Turkish Cypriot opposition suggests adopting euro amid lira's steep plunge

Turkish Cyprus' main opposition left-wing Republican Turkish Party (CTP) wishes to replace the Turkish lira with the euro amid the unstoppable devaluation of the local currency.

Nikolaos Stelya / DUVAR 

Turkish Cyprus' main opposition left-wing Republican Turkish Party (CTP) has suggested a transition to the euro as the Turkish lira continues to plummet.

On Aug. 18, CTP Tufan Erhürman evaluated the Turkish Central Bank's decision to lower the key interest rate from 14 percent to 13 percent, by saying that his party had previously suggested the use of the euro for the breakaway island.

In a social media post, Erhürman said: “The dollar has surpassed the level of 18 although it has not shown a very serious spike up to now [during the day]. This was a decision [of the Central Bank] that surprised many people dealing with the economy in Turkey. In these circumstances, the predictions of people, tradesmen/business world and financial world are becoming upside down every time.”

“We had [previously] said that we would discuss this situation in protocols and start the euro-indexation works; do those who had frowned at us now have something to say?” he asked.

According to Yenidüzen newspaper, CTP lawmaker Fikri Toros, who is a former president of the Turkish Cypriot Chamber of Commerce, said that as long as the breakaway island continues to use the lira, “it is obvious that the welfare which our people deserve and the predictability and stability which are musts in reaching the sustainable macroeconomic targets cannot be formed.”

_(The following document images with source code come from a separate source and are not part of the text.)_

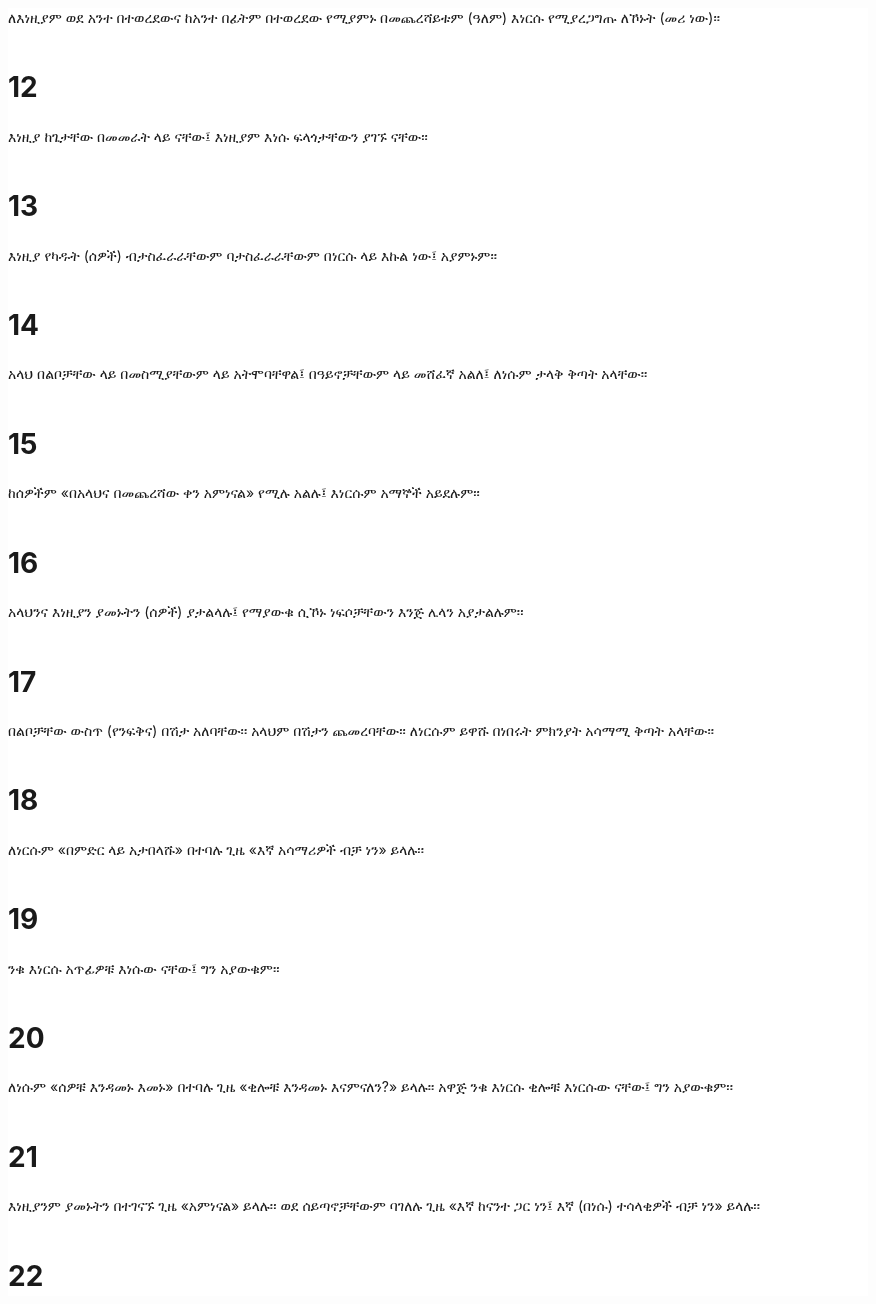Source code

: ለእነዚያም ወደ አንተ በተወረደውና ከአንተ በፊትም በተወረደው የሚያምኑ በመጨረሻይቱም (ዓለም) እነርሱ የሚያረጋግጡ ለኾኑት (መሪ ነው)፡፡

# 12

እነዚያ ከጌታቸው በመመራት ላይ ናቸው፤ እነዚያም እነሱ ፍላጎታቸውን ያገኙ ናቸው፡፡

# 13

እነዚያ የካዱት (ሰዎች) ብታስፈራራቸውም ባታስፈራራቸውም በነርሱ ላይ እኩል ነው፤ አያምኑም፡፡

# 14

አላህ በልቦቻቸው ላይ በመስሚያቸውም ላይ አትሞባቸዋል፤ በዓይኖቻቸውም ላይ መሸፈኛ አልለ፤ ለነሱም ታላቅ ቅጣት አላቸው፡፡

# 15

ከሰዎችም «በአላህና በመጨረሻው ቀን አምነናል» የሚሉ አልሉ፤ እነርሱም አማኞች አይደሉም፡፡

# 16

አላህንና እነዚያን ያመኑትን (ሰዎች) ያታልላሉ፤ የማያውቁ ሲኾኑ ነፍሶቻቸውን እንጅ ሌላን አያታልሉም፡፡

# 17

በልቦቻቸው ውስጥ (የንፍቅና) በሽታ አለባቸው፡፡ አላህም በሽታን ጨመረባቸው፡፡ ለነርሱም ይዋሹ በነበሩት ምክንያት አሳማሚ ቅጣት አላቸው፡፡

# 18

ለነርሱም «በምድር ላይ አታበላሹ» በተባሉ ጊዜ «እኛ አሳማሪዎች ብቻ ነን» ይላሉ፡፡

# 19

ንቁ እነርሱ አጥፊዎቹ እነሱው ናቸው፤ ግን አያውቁም፡፡

# 20

ለነሱም «ሰዎቹ እንዳመኑ እመኑ» በተባሉ ጊዜ «ቂሎቹ እንዳመኑ እናምናለን?» ይላሉ፡፡ አዋጅ ንቁ እነርሱ ቂሎቹ እነርሱው ናቸው፤ ግን አያውቁም፡፡

# 21

እነዚያንም ያመኑትን በተገናኙ ጊዜ «አምነናል» ይላሉ፡፡ ወደ ሰይጣኖቻቸውም ባገለሉ ጊዜ «እኛ ከናንተ ጋር ነን፤ እኛ (በነሱ) ተሳላቂዎች ብቻ ነን» ይላሉ፡፡

# 22
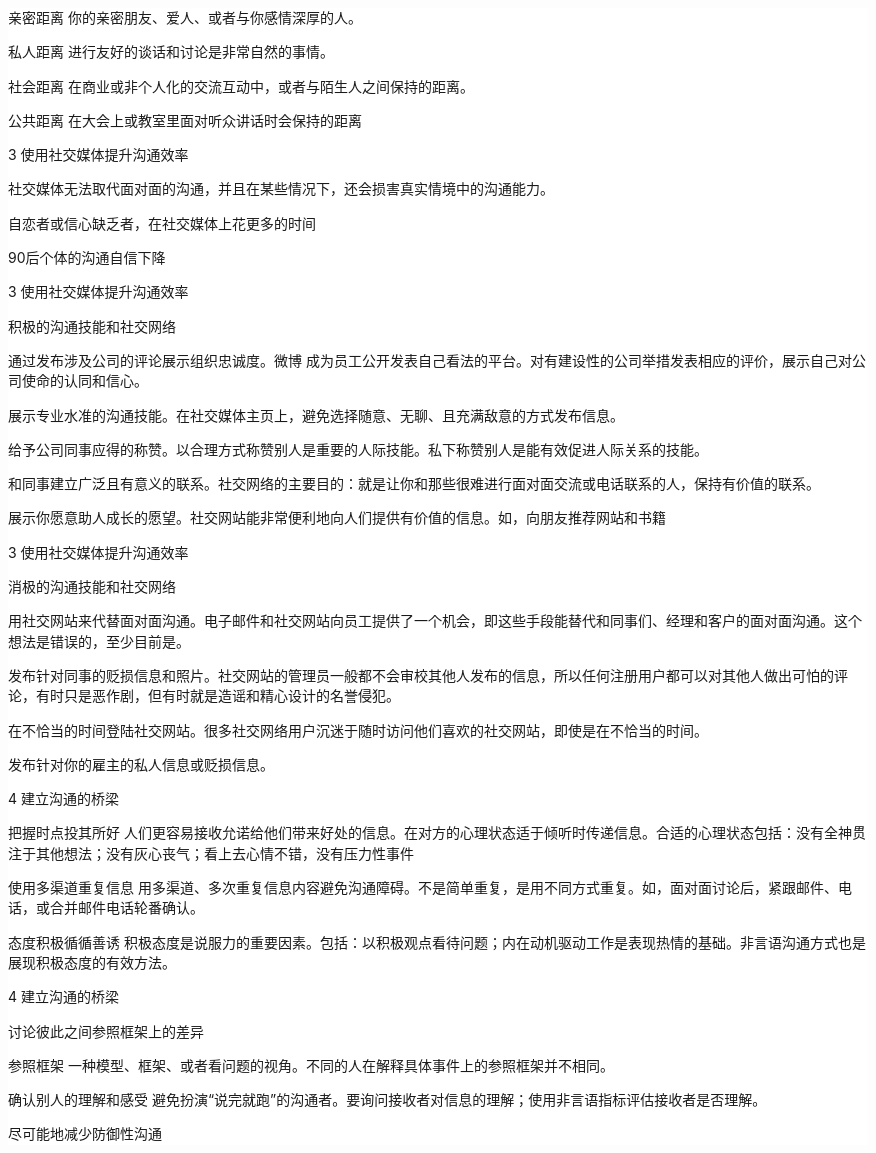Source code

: 亲密距离 你的亲密朋友、爱人、或者与你感情深厚的人。

私人距离 进行友好的谈话和讨论是非常自然的事情。

社会距离 在商业或非个人化的交流互动中，或者与陌生人之间保持的距离。

公共距离 在大会上或教室里面对听众讲话时会保持的距离

 

3 使用社交媒体提升沟通效率

社交媒体无法取代面对面的沟通，并且在某些情况下，还会损害真实情境中的沟通能力。

自恋者或信心缺乏者，在社交媒体上花更多的时间

90后个体的沟通自信下降

3 使用社交媒体提升沟通效率

积极的沟通技能和社交网络

通过发布涉及公司的评论展示组织忠诚度。微博 成为员工公开发表自己看法的平台。对有建设性的公司举措发表相应的评价，展示自己对公司使命的认同和信心。

展示专业水准的沟通技能。在社交媒体主页上，避免选择随意、无聊、且充满敌意的方式发布信息。

给予公司同事应得的称赞。以合理方式称赞别人是重要的人际技能。私下称赞别人是能有效促进人际关系的技能。

和同事建立广泛且有意义的联系。社交网络的主要目的：就是让你和那些很难进行面对面交流或电话联系的人，保持有价值的联系。

展示你愿意助人成长的愿望。社交网站能非常便利地向人们提供有价值的信息。如，向朋友推荐网站和书籍

3 使用社交媒体提升沟通效率

消极的沟通技能和社交网络

用社交网站来代替面对面沟通。电子邮件和社交网站向员工提供了一个机会，即这些手段能替代和同事们、经理和客户的面对面沟通。这个想法是错误的，至少目前是。

发布针对同事的贬损信息和照片。社交网站的管理员一般都不会审校其他人发布的信息，所以任何注册用户都可以对其他人做出可怕的评论，有时只是恶作剧，但有时就是造谣和精心设计的名誉侵犯。

在不恰当的时间登陆社交网站。很多社交网络用户沉迷于随时访问他们喜欢的社交网站，即使是在不恰当的时间。

发布针对你的雇主的私人信息或贬损信息。

 

4 建立沟通的桥梁

把握时点投其所好 人们更容易接收允诺给他们带来好处的信息。在对方的心理状态适于倾听时传递信息。合适的心理状态包括：没有全神贯注于其他想法；没有灰心丧气；看上去心情不错，没有压力性事件

使用多渠道重复信息 用多渠道、多次重复信息内容避免沟通障碍。不是简单重复，是用不同方式重复。如，面对面讨论后，紧跟邮件、电话，或合并邮件电话轮番确认。

态度积极循循善诱 积极态度是说服力的重要因素。包括：以积极观点看待问题；内在动机驱动工作是表现热情的基础。非言语沟通方式也是展现积极态度的有效方法。

 

 

4 建立沟通的桥梁

讨论彼此之间参照框架上的差异 

参照框架 一种模型、框架、或者看问题的视角。不同的人在解释具体事件上的参照框架并不相同。

确认别人的理解和感受 避免扮演“说完就跑”的沟通者。要询问接收者对信息的理解；使用非言语指标评估接收者是否理解。

尽可能地减少防御性沟通 
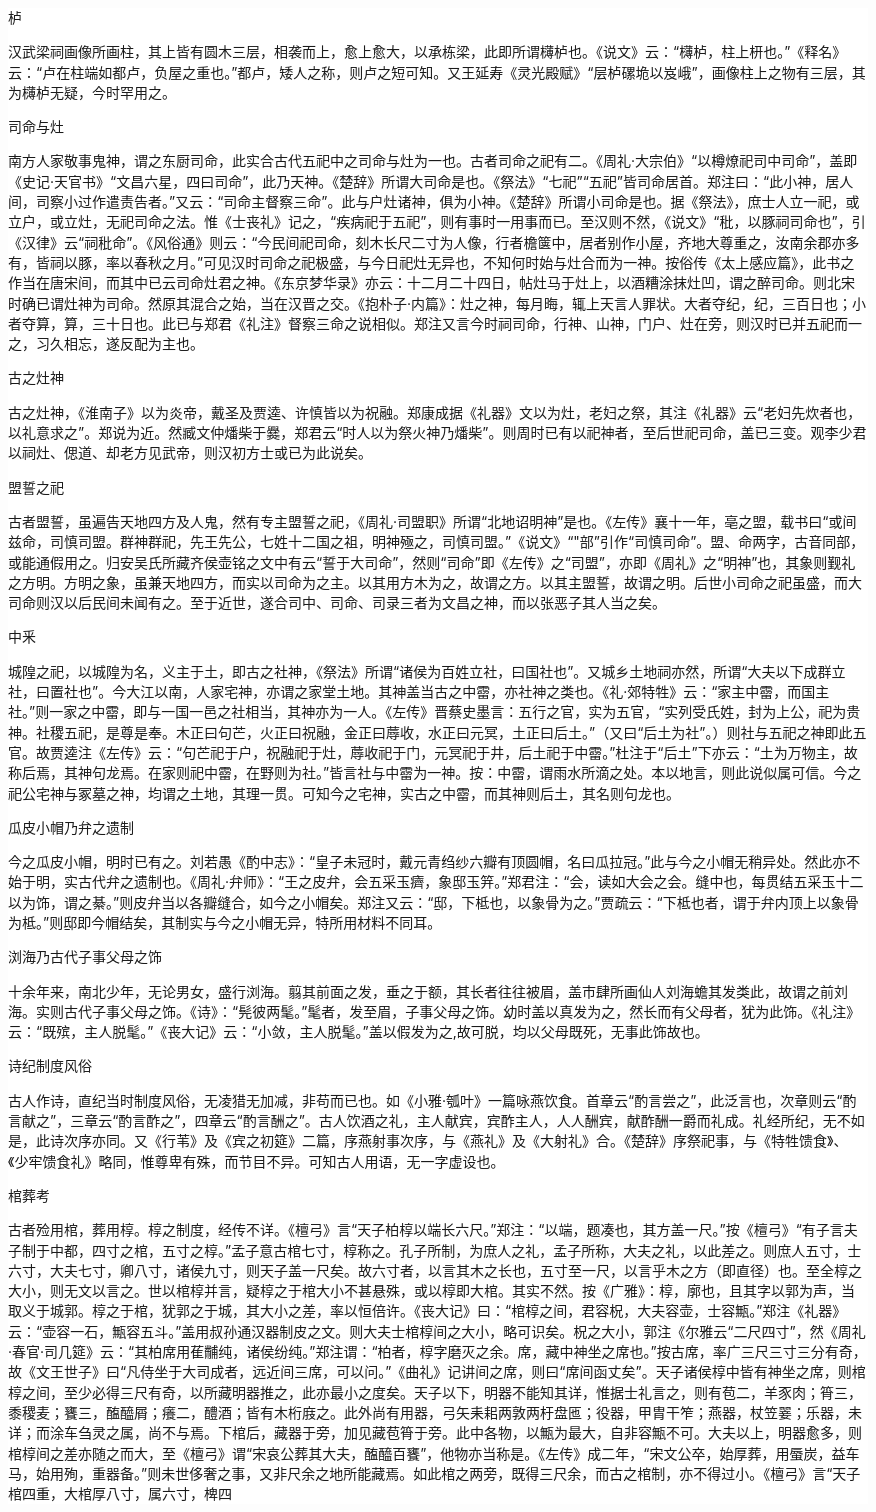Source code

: 栌  

汉武梁祠画像所画柱，其上皆有圆木三层，相袭而上，愈上愈大，以承栋梁，此即所谓欂栌也。《说文》云：“欂栌，柱上枅也。”《释名》云：“卢在柱端如都卢，负屋之重也。”都卢，矮人之称，则卢之短可知。又王延寿《灵光殿赋》“层栌磥垝以岌峨”，画像柱上之物有三层，其为欂栌无疑，今时罕用之。  

司命与灶  

南方人家敬事鬼神，谓之东厨司命，此实合古代五祀中之司命与灶为一也。古者司命之祀有二。《周礼·大宗伯》“以樽燎祀司中司命”，盖即《史记·天官书》“文昌六星，四曰司命”，此乃天神。《楚辞》所谓大司命是也。《祭法》“七祀”“五祀”皆司命居首。郑注曰：“此小神，居人间，司察小过作遣责告者。”又云：“司命主督察三命”。此与户灶诸神，俱为小神。《楚辞》所谓小司命是也。据《祭法》，庶士人立一祀，或立户，或立灶，无祀司命之法。惟《士丧礼》记之，“疾病祀于五祀”，则有事时一用事而已。至汉则不然，《说文》“秕，以豚祠司命也”，引《汉律》云“祠秕命”。《风俗通》则云：“今民间祀司命，刻木长尺二寸为人像，行者檐箧中，居者别作小屋，齐地大尊重之，汝南余郡亦多有，皆祠以豚，率以春秋之月。”可见汉时司命之祀极盛，与今日祀灶无异也，不知何时始与灶合而为一神。按俗传《太上感应篇》，此书之作当在唐宋间，而其中已云司命灶君之神。《东京梦华录》亦云：十二月二十四日，帖灶马于灶上，以酒糟涂抹灶凹，谓之醉司命。则北宋时确已谓灶神为司命。然原其混合之始，当在汉晋之交。《抱朴子·内篇》：灶之神，每月晦，辄上天言人罪状。大者夺纪，纪，三百日也；小者夺算，算，三十日也。此已与郑君《礼注》督察三命之说相似。郑注又言今时祠司命，行神、山神，门户、灶在旁，则汉时已并五祀而一之，习久相忘，遂反配为主也。  

古之灶神  

古之灶神，《淮南子》以为炎帝，戴圣及贾逵、许慎皆以为祝融。郑康成据《礼器》文以为灶，老妇之祭，其注《礼器》云“老妇先炊者也，以礼意求之”。郑说为近。然臧文仲燔柴于爨，郑君云“时人以为祭火神乃燔柴”。则周时已有以祀神者，至后世祀司命，盖已三变。观李少君以祠灶、偲道、却老方见武帝，则汉初方士或已为此说矣。  

盟誓之祀  

古者盟誓，虽遍告天地四方及人鬼，然有专主盟誓之祀，《周礼·司盟职》所谓“北地诏明神”是也。《左传》襄十一年，亳之盟，载书曰“或间兹命，司慎司盟。群神群祀，先王先公，七姓十二国之祖，明神殛之，司慎司盟。”《说文》“"部”引作“司慎司命”。盟、命两字，古音同部，或能通假用之。归安吴氏所藏齐侯壶铭之文中有云“誓于大司命”，然则“司命”即《左传》之“司盟”，亦即《周礼》之“明神”也，其象则觐礼之方明。方明之象，虽兼天地四方，而实以司命为之主。以其用方木为之，故谓之方。以其主盟誓，故谓之明。后世小司命之祀虽盛，而大司命则汉以后民间未闻有之。至于近世，遂合司中、司命、司录三者为文昌之神，而以张恶子其人当之矣。  

中釆  

城隍之祀，以城隍为名，义主于土，即古之社神，《祭法》所谓“诸侯为百姓立社，曰国社也”。又城乡土地祠亦然，所谓“大夫以下成群立社，曰置社也”。今大江以南，人家宅神，亦谓之家堂土地。其神盖当古之中霤，亦社神之类也。《礼·郊特牲》云：“家主中霤，而国主社。”则一家之中霤，即与一国一邑之社相当，其神亦为一人。《左传》晋蔡史墨言：五行之官，实为五官，“实列受氏姓，封为上公，祀为贵神。社稷五祀，是尊是奉。木正曰句芒，火正曰祝融，金正曰蓐收，水正曰元冥，土正曰后土。”（又曰“后土为社”。）则社与五祀之神即此五官。故贾逵注《左传》云：“句芒祀于户，祝融祀于灶，蓐收祀于门，元冥祀于井，后土祀于中霤。”杜注于“后土”下亦云：“土为万物主，故称后焉，其神句龙焉。在家则祀中霤，在野则为社。”皆言社与中霤为一神。按：中霤，谓雨水所滴之处。本以地言，则此说似属可信。今之祀公宅神与冢墓之神，均谓之土地，其理一贯。可知今之宅神，实古之中霤，而其神则后土，其名则句龙也。  

瓜皮小帽乃弁之遗制  

今之瓜皮小帽，明时已有之。刘若愚《酌中志》：“皇子未冠时，戴元青绉纱六瓣有顶圆帽，名曰瓜拉冠。”此与今之小帽无稍异处。然此亦不始于明，实古代弁之遗制也。《周礼·弁师》：“王之皮弁，会五采玉癠，象邸玉笄。”郑君注：“会，读如大会之会。缝中也，每贯结五采玉十二以为饰，谓之綦。”则皮弁当以各瓣缝合，如今之小帽矣。郑注又云：“邸，下柢也，以象骨为之。”贾疏云：“下柢也者，谓于弁内顶上以象骨为柢。”则邸即今帽结矣，其制实与今之小帽无异，特所用材料不同耳。  

浏海乃古代子事父母之饰  

十余年来，南北少年，无论男女，盛行浏海。翦其前面之发，垂之于额，其长者往往被眉，盖市肆所画仙人刘海蟾其发类此，故谓之前刘海。实则古代子事父母之饰。《诗》：“髡彼两髦。”髦者，发至眉，子事父母之饰。幼时盖以真发为之，然长而有父母者，犹为此饰。《礼注》云：“既殡，主人脱髦。”《丧大记》云：“小敛，主人脱髦。”盖以假发为之,故可脱，均以父母既死，无事此饰故也。  

诗纪制度风俗  

古人作诗，直纪当时制度风俗，无凌猎无加减，非苟而已也。如《小雅·瓠叶》一篇咏燕饮食。首章云“酌言尝之”，此泛言也，次章则云“酌言献之”，三章云“酌言酢之”，四章云“酌言酬之”。古人饮酒之礼，主人献宾，宾酢主人，人人酬宾，献酢酬一爵而礼成。礼经所纪，无不如是，此诗次序亦同。又《行苇》及《宾之初筵》二篇，序燕射事次序，与《燕礼》及《大射礼》合。《楚辞》序祭祀事，与《特牲馈食》、《少牢馈食礼》略同，惟尊卑有殊，而节目不异。可知古人用语，无一字虚设也。  

棺葬考  

古者殓用棺，葬用椁。椁之制度，经传不详。《檀弓》言“天子柏椁以端长六尺。”郑注：“以端，题凑也，其方盖一尺。”按《檀弓》“有子言夫子制于中都，四寸之棺，五寸之椁。”孟子意古棺七寸，椁称之。孔子所制，为庶人之礼，孟子所称，大夫之礼，以此差之。则庶人五寸，士六寸，大夫七寸，卿八寸，诸侯九寸，则天子盖一尺矣。故六寸者，以言其木之长也，五寸至一尺，以言乎木之方（即直径）也。至全椁之大小，则无文以言之。世以棺椁并言，疑椁之于棺大小不甚悬殊，或以椁即大棺。其实不然。按《广雅》：椁，廓也，且其字以郭为声，当取义于城郭。椁之于棺，犹郭之于城，其大小之差，率以恒倍许。《丧大记》曰：“棺椁之间，君容柷，大夫容壶，士容甒。”郑注《礼器》云：“壶容一石，甒容五斗。”盖用叔孙通汉器制皮之文。则大夫士棺椁间之大小，略可识矣。柷之大小，郭注《尔雅云“二尺四寸”，然《周礼·春官·司几筵》云：“其柏席用萑黼纯，诸侯纷纯。”郑注谓：“柏者，椁字磨灭之余。席，藏中神坐之席也。”按古席，率广三尺三寸三分有奇，故《文王世子》曰“凡侍坐于大司成者，远近间三席，可以问。”《曲礼》记讲间之席，则曰“席间函丈矣”。天子诸侯椁中皆有神坐之席，则棺椁之间，至少必得三尺有奇，以所藏明器推之，此亦最小之度矣。天子以下，明器不能知其详，惟据士礼言之，则有苞二，羊豕肉；筲三，黍稷麦；饔三，醢醯屑；癢二，醴酒；皆有木桁庪之。此外尚有用器，弓矢耒耜两敦两杅盘匜；役器，甲胄干笮；燕器，杖笠翣；乐器，未详；而涂车刍灵之属，尚不与焉。下棺后，藏器于旁，加见藏苞筲于旁。此中各物，以甒为最大，自非容甒不可。大夫以上，明器愈多，则棺椁间之差亦随之而大，至《檀弓》谓“宋哀公葬其大夫，醢醯百饔”，他物亦当称是。《左传》成二年，“宋文公卒，始厚葬，用蜃炭，益车马，始用殉，重器备。”则未世侈奢之事，又非尺余之地所能藏焉。如此棺之两旁，既得三尺余，而古之棺制，亦不得过小。《檀弓》言“天子棺四重，大棺厚八寸，属六寸，椑四  
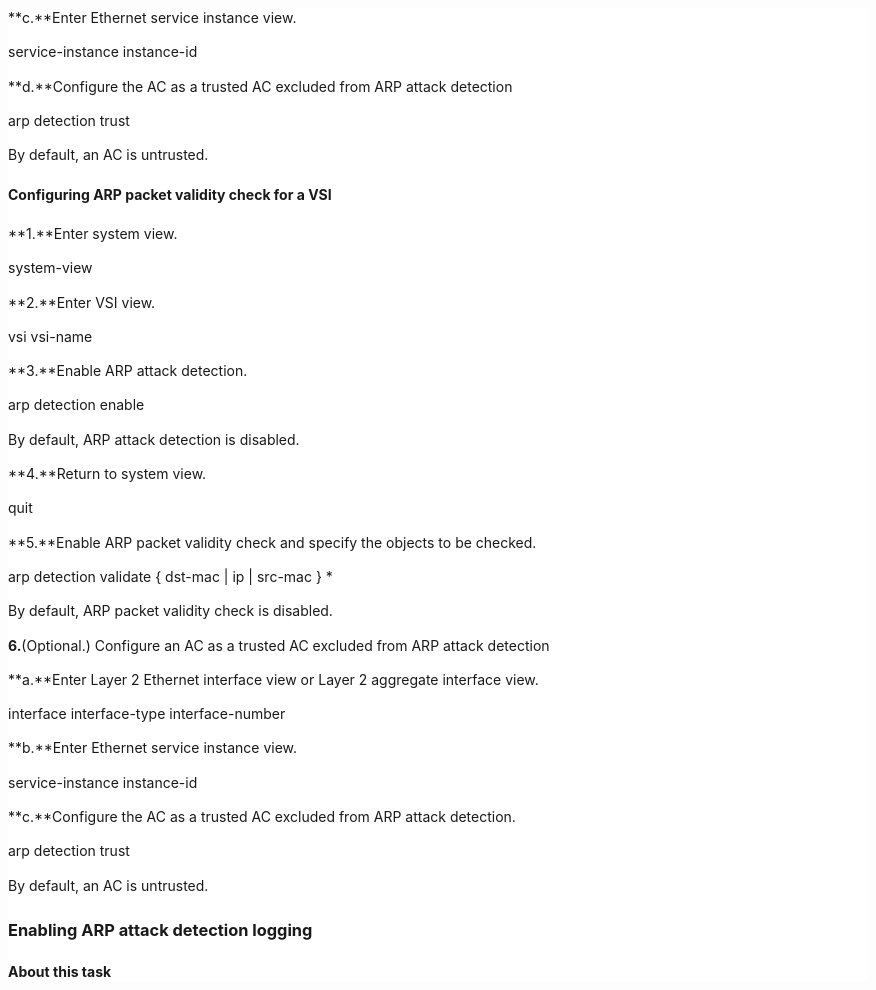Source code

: **c.**Enter Ethernet service instance view.

service-instance instance-id

**d.**Configure the AC as a trusted AC excluded from ARP attack detection

arp detection trust

By default, an AC is untrusted.

#### Configuring ARP packet validity check for a VSI

**1\.**Enter system view.

system-view

**2\.**Enter VSI view.

vsi vsi-name

**3\.**Enable ARP attack detection.

arp detection enable

By default, ARP attack detection is
disabled.

**4\.**Return to system view.

quit

**5\.**Enable ARP packet validity check and specify
the objects to be checked.

arp detection validate { dst-mac \| ip \| src-mac } \*

By default, ARP packet validity check is
disabled.

**6\.**(Optional.) Configure an AC as a trusted AC
excluded from ARP attack detection

**a.**Enter Layer 2 Ethernet interface view or
Layer 2 aggregate interface view.

interface interface-type interface-number

**b.**Enter Ethernet service instance view.

service-instance instance-id

**c.**Configure the AC as a trusted AC excluded
from ARP attack detection.

arp detection trust

By default, an AC is untrusted.

### Enabling ARP attack detection logging

#### About this task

He said that the discourse of “being proud of using the Turkish lira” is used to manipulate people through nationalism. “It will be very beneficial to meet the Maastricht criteria with regards to the public deficit and public debt, which is one of the prerequisites for the shift to euro,” he said.

The opposition's suggestion is not taken warmly by the Turkish Cypriot government.

Turkey’s Central Bank on Aug. 18 lowered its key interest rate despite inflation surging to nearly 80%. In a statement following a monetary policy committee meeting, the bank said it decided to reduce the policy rate from 14% to 13%.